# Exercise details
The answer must be a single number: how many lines below contain "avgt".

# Task inputs

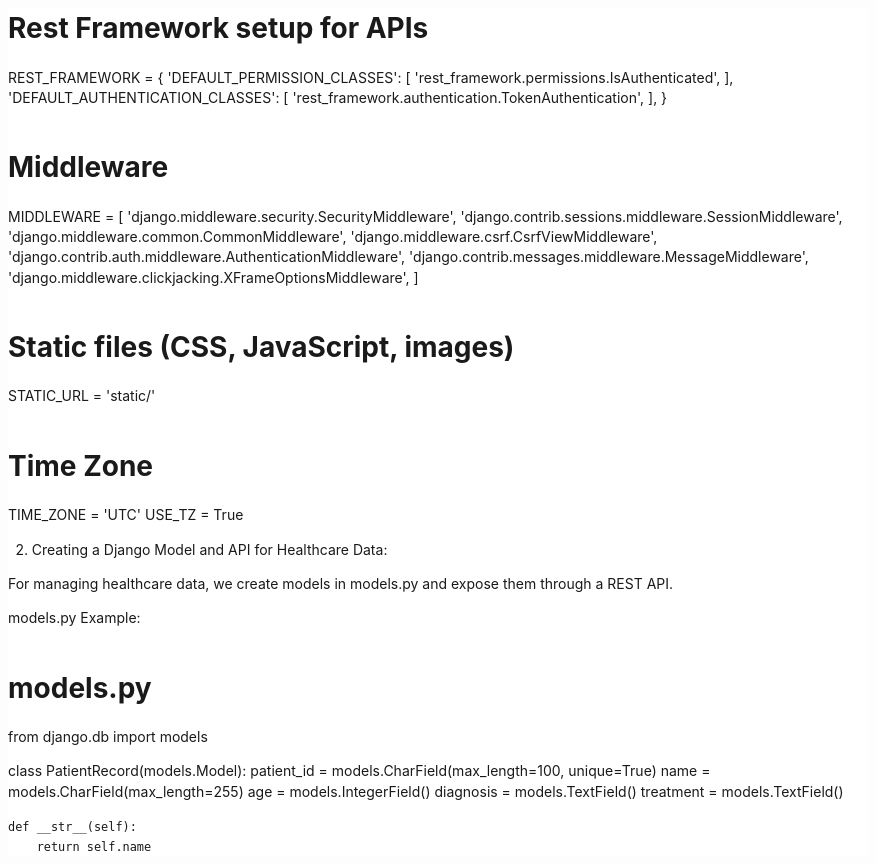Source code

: # Rest Framework setup for APIs
REST_FRAMEWORK = {
    'DEFAULT_PERMISSION_CLASSES': [
        'rest_framework.permissions.IsAuthenticated',
    ],
    'DEFAULT_AUTHENTICATION_CLASSES': [
        'rest_framework.authentication.TokenAuthentication',
    ],
}

# Middleware
MIDDLEWARE = [
    'django.middleware.security.SecurityMiddleware',
    'django.contrib.sessions.middleware.SessionMiddleware',
    'django.middleware.common.CommonMiddleware',
    'django.middleware.csrf.CsrfViewMiddleware',
    'django.contrib.auth.middleware.AuthenticationMiddleware',
    'django.contrib.messages.middleware.MessageMiddleware',
    'django.middleware.clickjacking.XFrameOptionsMiddleware',
]

# Static files (CSS, JavaScript, images)
STATIC_URL = 'static/'

# Time Zone
TIME_ZONE = 'UTC'
USE_TZ = True

2. Creating a Django Model and API for Healthcare Data:

For managing healthcare data, we create models in models.py and expose them through a REST API.

models.py Example:

# models.py

from django.db import models

class PatientRecord(models.Model):
    patient_id = models.CharField(max_length=100, unique=True)
    name = models.CharField(max_length=255)
    age = models.IntegerField()
    diagnosis = models.TextField()
    treatment = models.TextField()

    def __str__(self):
        return self.name

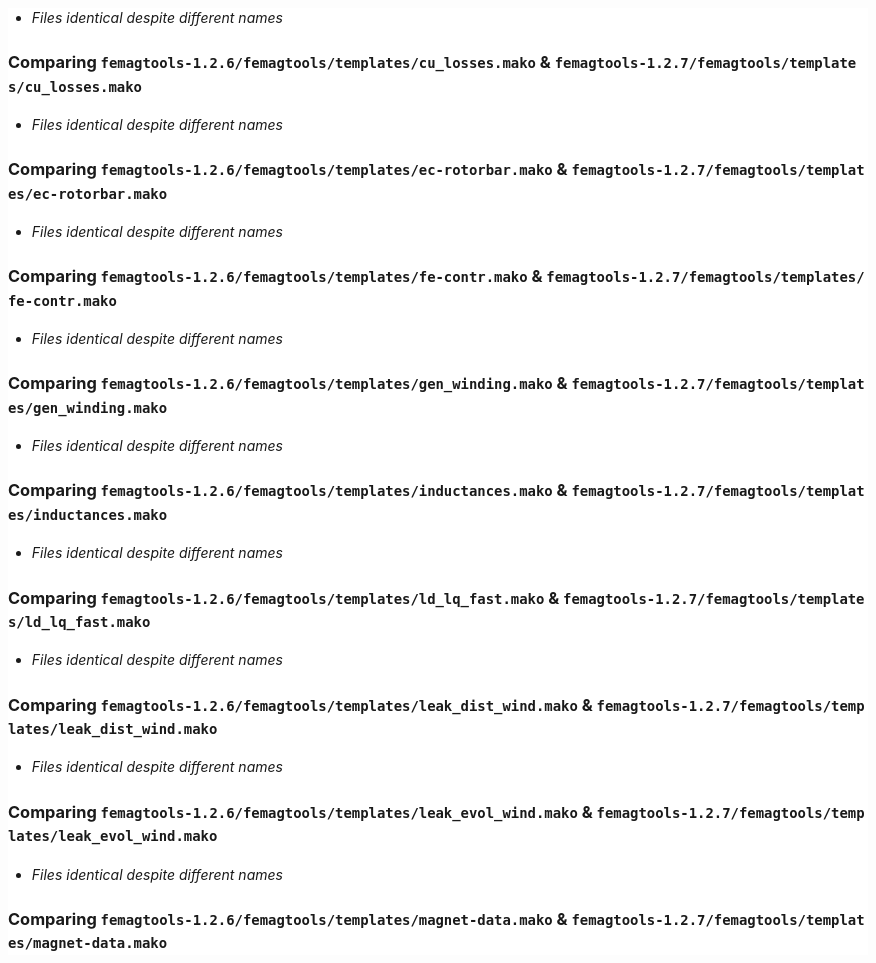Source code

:  * *Files identical despite different names*

### Comparing `femagtools-1.2.6/femagtools/templates/cu_losses.mako` & `femagtools-1.2.7/femagtools/templates/cu_losses.mako`

 * *Files identical despite different names*

### Comparing `femagtools-1.2.6/femagtools/templates/ec-rotorbar.mako` & `femagtools-1.2.7/femagtools/templates/ec-rotorbar.mako`

 * *Files identical despite different names*

### Comparing `femagtools-1.2.6/femagtools/templates/fe-contr.mako` & `femagtools-1.2.7/femagtools/templates/fe-contr.mako`

 * *Files identical despite different names*

### Comparing `femagtools-1.2.6/femagtools/templates/gen_winding.mako` & `femagtools-1.2.7/femagtools/templates/gen_winding.mako`

 * *Files identical despite different names*

### Comparing `femagtools-1.2.6/femagtools/templates/inductances.mako` & `femagtools-1.2.7/femagtools/templates/inductances.mako`

 * *Files identical despite different names*

### Comparing `femagtools-1.2.6/femagtools/templates/ld_lq_fast.mako` & `femagtools-1.2.7/femagtools/templates/ld_lq_fast.mako`

 * *Files identical despite different names*

### Comparing `femagtools-1.2.6/femagtools/templates/leak_dist_wind.mako` & `femagtools-1.2.7/femagtools/templates/leak_dist_wind.mako`

 * *Files identical despite different names*

### Comparing `femagtools-1.2.6/femagtools/templates/leak_evol_wind.mako` & `femagtools-1.2.7/femagtools/templates/leak_evol_wind.mako`

 * *Files identical despite different names*

### Comparing `femagtools-1.2.6/femagtools/templates/magnet-data.mako` & `femagtools-1.2.7/femagtools/templates/magnet-data.mako`
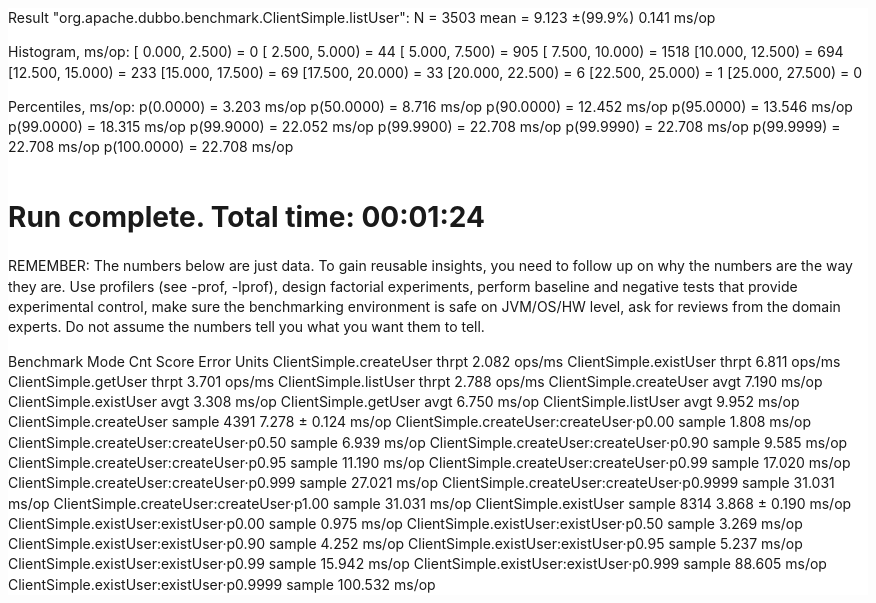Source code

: 

Result "org.apache.dubbo.benchmark.ClientSimple.listUser":
  N = 3503
  mean =      9.123 ±(99.9%) 0.141 ms/op

  Histogram, ms/op:
    [ 0.000,  2.500) = 0 
    [ 2.500,  5.000) = 44 
    [ 5.000,  7.500) = 905 
    [ 7.500, 10.000) = 1518 
    [10.000, 12.500) = 694 
    [12.500, 15.000) = 233 
    [15.000, 17.500) = 69 
    [17.500, 20.000) = 33 
    [20.000, 22.500) = 6 
    [22.500, 25.000) = 1 
    [25.000, 27.500) = 0 

  Percentiles, ms/op:
      p(0.0000) =      3.203 ms/op
     p(50.0000) =      8.716 ms/op
     p(90.0000) =     12.452 ms/op
     p(95.0000) =     13.546 ms/op
     p(99.0000) =     18.315 ms/op
     p(99.9000) =     22.052 ms/op
     p(99.9900) =     22.708 ms/op
     p(99.9990) =     22.708 ms/op
     p(99.9999) =     22.708 ms/op
    p(100.0000) =     22.708 ms/op


# Run complete. Total time: 00:01:24

REMEMBER: The numbers below are just data. To gain reusable insights, you need to follow up on
why the numbers are the way they are. Use profilers (see -prof, -lprof), design factorial
experiments, perform baseline and negative tests that provide experimental control, make sure
the benchmarking environment is safe on JVM/OS/HW level, ask for reviews from the domain experts.
Do not assume the numbers tell you what you want them to tell.

Benchmark                                     Mode   Cnt    Score   Error   Units
ClientSimple.createUser                      thrpt          2.082          ops/ms
ClientSimple.existUser                       thrpt          6.811          ops/ms
ClientSimple.getUser                         thrpt          3.701          ops/ms
ClientSimple.listUser                        thrpt          2.788          ops/ms
ClientSimple.createUser                       avgt          7.190           ms/op
ClientSimple.existUser                        avgt          3.308           ms/op
ClientSimple.getUser                          avgt          6.750           ms/op
ClientSimple.listUser                         avgt          9.952           ms/op
ClientSimple.createUser                     sample  4391    7.278 ± 0.124   ms/op
ClientSimple.createUser:createUser·p0.00    sample          1.808           ms/op
ClientSimple.createUser:createUser·p0.50    sample          6.939           ms/op
ClientSimple.createUser:createUser·p0.90    sample          9.585           ms/op
ClientSimple.createUser:createUser·p0.95    sample         11.190           ms/op
ClientSimple.createUser:createUser·p0.99    sample         17.020           ms/op
ClientSimple.createUser:createUser·p0.999   sample         27.021           ms/op
ClientSimple.createUser:createUser·p0.9999  sample         31.031           ms/op
ClientSimple.createUser:createUser·p1.00    sample         31.031           ms/op
ClientSimple.existUser                      sample  8314    3.868 ± 0.190   ms/op
ClientSimple.existUser:existUser·p0.00      sample          0.975           ms/op
ClientSimple.existUser:existUser·p0.50      sample          3.269           ms/op
ClientSimple.existUser:existUser·p0.90      sample          4.252           ms/op
ClientSimple.existUser:existUser·p0.95      sample          5.237           ms/op
ClientSimple.existUser:existUser·p0.99      sample         15.942           ms/op
ClientSimple.existUser:existUser·p0.999     sample         88.605           ms/op
ClientSimple.existUser:existUser·p0.9999    sample        100.532           ms/op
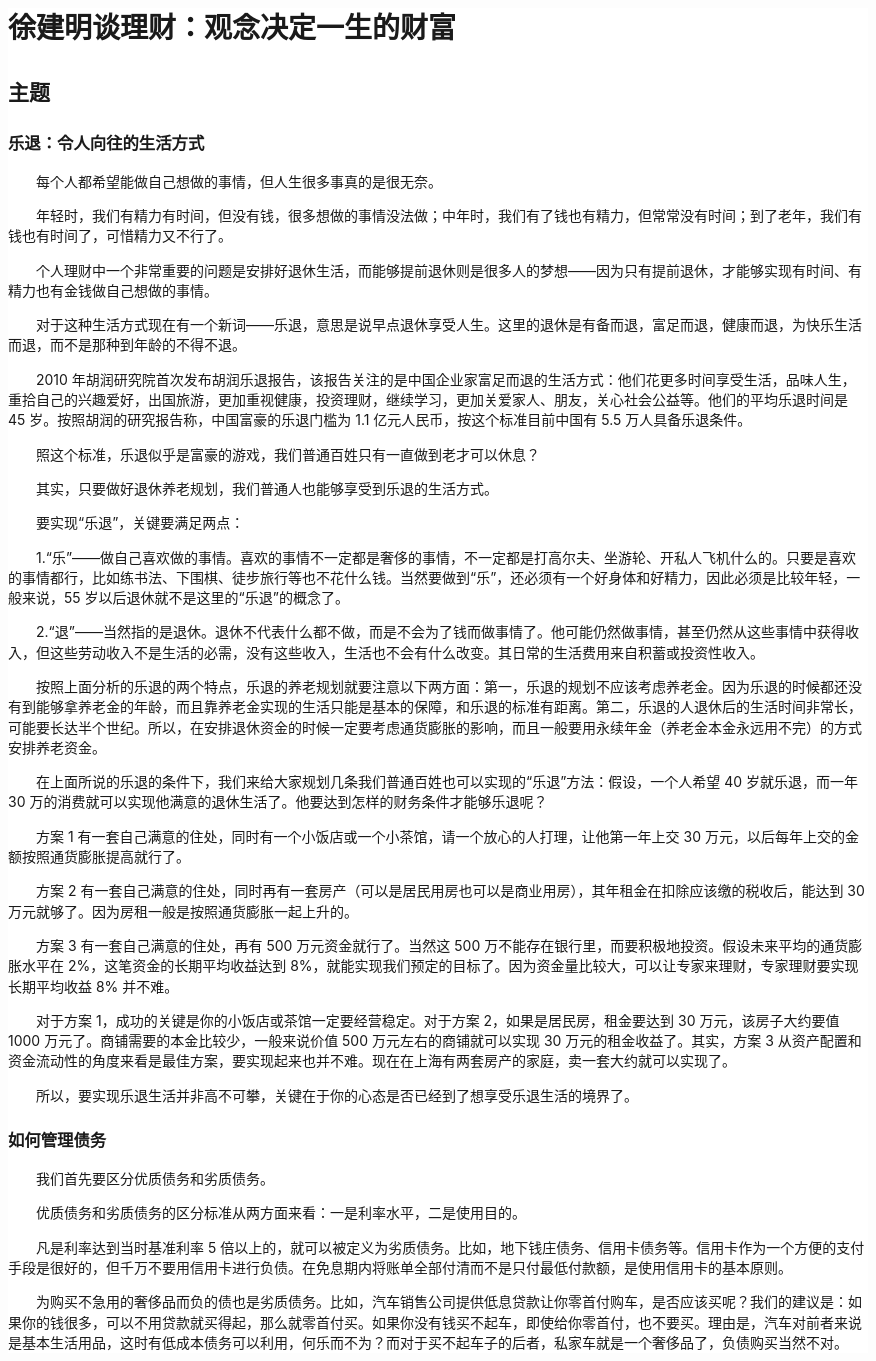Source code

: # 徐建明谈理财：观念决定一生的财富

## 主题

### 乐退：令人向往的生活方式

　　每个人都希望能做自己想做的事情，但人生很多事真的是很无奈。

　　年轻时，我们有精力有时间，但没有钱，很多想做的事情没法做；中年时，我们有了钱也有精力，但常常没有时间；到了老年，我们有钱也有时间了，可惜精力又不行了。

　　个人理财中一个非常重要的问题是安排好退休生活，而能够提前退休则是很多人的梦想——因为只有提前退休，才能够实现有时间、有精力也有金钱做自己想做的事情。

　　对于这种生活方式现在有一个新词——乐退，意思是说早点退休享受人生。这里的退休是有备而退，富足而退，健康而退，为快乐生活而退，而不是那种到年龄的不得不退。

　　2010 年胡润研究院首次发布胡润乐退报告，该报告关注的是中国企业家富足而退的生活方式：他们花更多时间享受生活，品味人生，重拾自己的兴趣爱好，出国旅游，更加重视健康，投资理财，继续学习，更加关爱家人、朋友，关心社会公益等。他们的平均乐退时间是 45 岁。按照胡润的研究报告称，中国富豪的乐退门槛为 1.1 亿元人民币，按这个标准目前中国有 5.5 万人具备乐退条件。

　　照这个标准，乐退似乎是富豪的游戏，我们普通百姓只有一直做到老才可以休息？

　　其实，只要做好退休养老规划，我们普通人也能够享受到乐退的生活方式。

　　要实现“乐退”，关键要满足两点：

　　1.“乐”——做自己喜欢做的事情。喜欢的事情不一定都是奢侈的事情，不一定都是打高尔夫、坐游轮、开私人飞机什么的。只要是喜欢的事情都行，比如练书法、下围棋、徒步旅行等也不花什么钱。当然要做到“乐”，还必须有一个好身体和好精力，因此必须是比较年轻，一般来说，55 岁以后退休就不是这里的“乐退”的概念了。

　　2.“退”——当然指的是退休。退休不代表什么都不做，而是不会为了钱而做事情了。他可能仍然做事情，甚至仍然从这些事情中获得收入，但这些劳动收入不是生活的必需，没有这些收入，生活也不会有什么改变。其日常的生活费用来自积蓄或投资性收入。

　　按照上面分析的乐退的两个特点，乐退的养老规划就要注意以下两方面：第一，乐退的规划不应该考虑养老金。因为乐退的时候都还没有到能够拿养老金的年龄，而且靠养老金实现的生活只能是基本的保障，和乐退的标准有距离。第二，乐退的人退休后的生活时间非常长，可能要长达半个世纪。所以，在安排退休资金的时候一定要考虑通货膨胀的影响，而且一般要用永续年金（养老金本金永远用不完）的方式安排养老资金。

　　在上面所说的乐退的条件下，我们来给大家规划几条我们普通百姓也可以实现的“乐退”方法：假设，一个人希望 40 岁就乐退，而一年 30 万的消费就可以实现他满意的退休生活了。他要达到怎样的财务条件才能够乐退呢？

　　方案 1 有一套自己满意的住处，同时有一个小饭店或一个小茶馆，请一个放心的人打理，让他第一年上交 30 万元，以后每年上交的金额按照通货膨胀提高就行了。

　　方案 2 有一套自己满意的住处，同时再有一套房产（可以是居民用房也可以是商业用房），其年租金在扣除应该缴的税收后，能达到 30 万元就够了。因为房租一般是按照通货膨胀一起上升的。

　　方案 3 有一套自己满意的住处，再有 500 万元资金就行了。当然这 500 万不能存在银行里，而要积极地投资。假设未来平均的通货膨胀水平在 2%，这笔资金的长期平均收益达到 8%，就能实现我们预定的目标了。因为资金量比较大，可以让专家来理财，专家理财要实现长期平均收益 8% 并不难。

　　对于方案 1，成功的关键是你的小饭店或茶馆一定要经营稳定。对于方案 2，如果是居民房，租金要达到 30 万元，该房子大约要值 1000 万元了。商铺需要的本金比较少，一般来说价值 500 万元左右的商铺就可以实现 30 万元的租金收益了。其实，方案 3 从资产配置和资金流动性的角度来看是最佳方案，要实现起来也并不难。现在在上海有两套房产的家庭，卖一套大约就可以实现了。

　　所以，要实现乐退生活并非高不可攀，关键在于你的心态是否已经到了想享受乐退生活的境界了。

### 如何管理债务

　　我们首先要区分优质债务和劣质债务。

　　优质债务和劣质债务的区分标准从两方面来看：一是利率水平，二是使用目的。

　　凡是利率达到当时基准利率 5 倍以上的，就可以被定义为劣质债务。比如，地下钱庄债务、信用卡债务等。信用卡作为一个方便的支付手段是很好的，但千万不要用信用卡进行负债。在免息期内将账单全部付清而不是只付最低付款额，是使用信用卡的基本原则。

　　为购买不急用的奢侈品而负的债也是劣质债务。比如，汽车销售公司提供低息贷款让你零首付购车，是否应该买呢？我们的建议是：如果你的钱很多，可以不用贷款就买得起，那么就零首付买。如果你没有钱买不起车，即使给你零首付，也不要买。理由是，汽车对前者来说是基本生活用品，这时有低成本债务可以利用，何乐而不为？而对于买不起车子的后者，私家车就是一个奢侈品了，负债购买当然不对。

# Exercise result
4